(Text section Opens)
In the meanwhile, under only some mild assumption about $G$, Satake [a18] constructed $V ^ { * }$ with its Satake topology, while I.I. Piateckii-Shapiro [a10] described a normal analytic compactification whose topology was apparently weaker than that of the Baily–Borel compactification. Later, P. Kiernan [a7] showed that the topology defined by Piateckii-Shapiro is homeomorphic to the Satake topology used by Baily and Borel.

### Other compactifications.

Other approaches to the compactification of arithmetic quotients of symmetric domains to which the Satake and Baily–Borel approach may be compared are the Borel–Serre compactification [a3], see the discussion in [a20], and the method of toroidal embeddings [a12].

### Cohomology.

Zucker's conjecture [a21] that the (middle perversity) intersection cohomology [a4] (cf. also Intersection homology) of the Baily–Borel compactification coincides with its $L^{2}$-cohomology, has been given two independent proofs (see [a8] and [a11]); see also the discussion and bibliography in [a5].

### Arithmetic and moduli.
(Text section Closes)
(Extracted records Opens)
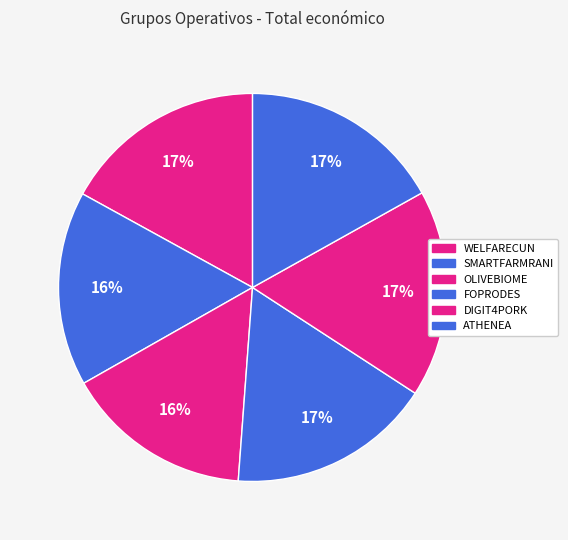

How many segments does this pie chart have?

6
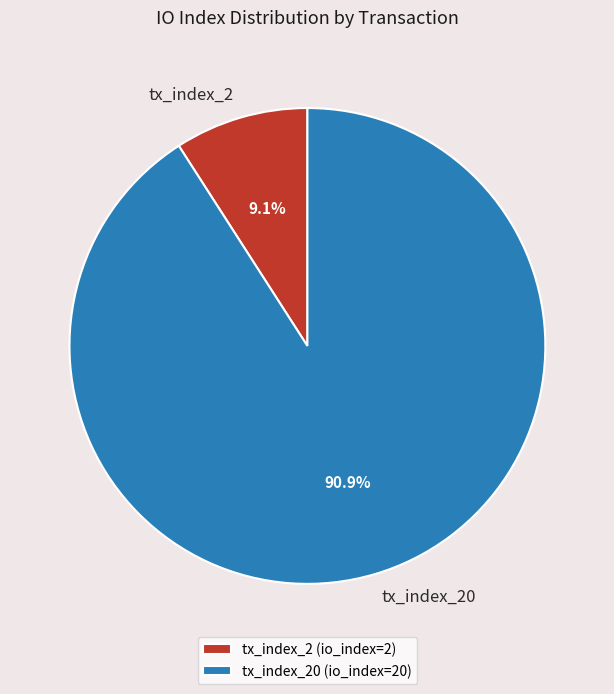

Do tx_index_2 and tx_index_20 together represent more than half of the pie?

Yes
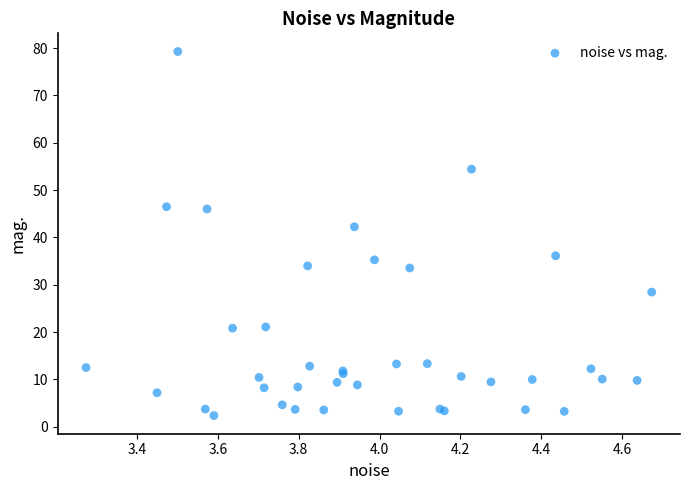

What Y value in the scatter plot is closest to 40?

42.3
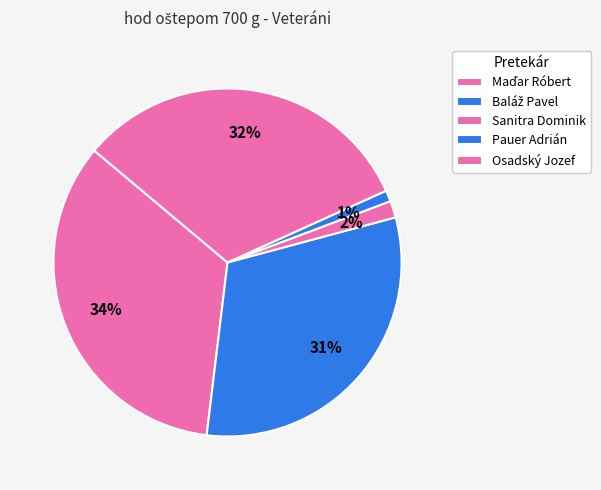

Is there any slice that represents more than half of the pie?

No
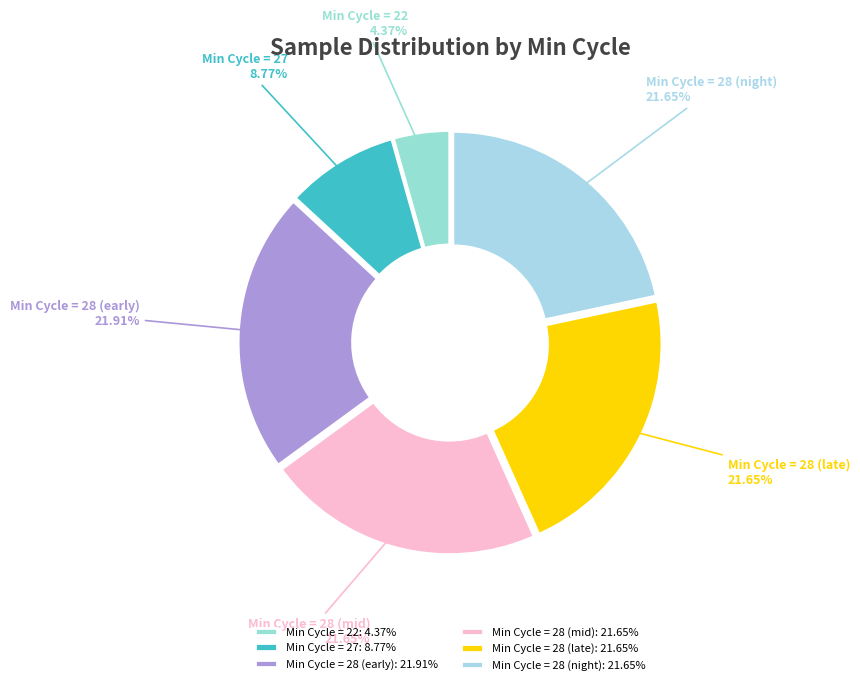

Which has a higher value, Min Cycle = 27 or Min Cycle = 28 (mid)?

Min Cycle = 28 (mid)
(Extracted records Closes)
**Requirement 1:**
Answer these questions on the text on compactification:
(a) Who showed that the topology defined by Piateckii-Shapiro is homeomorphic to the Satake topology used by Baily and Borel?
(b) Which reference is cited for the method of toroidal embeddings?
(c) How many independent proofs has Zucker's conjecture been given?
**Requirement 2:** Rewrite all of the records with "segments" replaced by "slices", leaving everything else unchanged. Omit the pictures from your answer.

**Your solution 1:**
(a) P. Kiernan
(b) [a12]
(c) Two

**Your solution 2:**
How many slices does this pie chart have?

6

Do tx_index_2 and tx_index_20 together represent more than half of the pie?

Yes

What Y value in the scatter plot is closest to 40?

42.3

Is there any slice that represents more than half of the pie?

No

Which has a higher value, Min Cycle = 27 or Min Cycle = 28 (mid)?

Min Cycle = 28 (mid)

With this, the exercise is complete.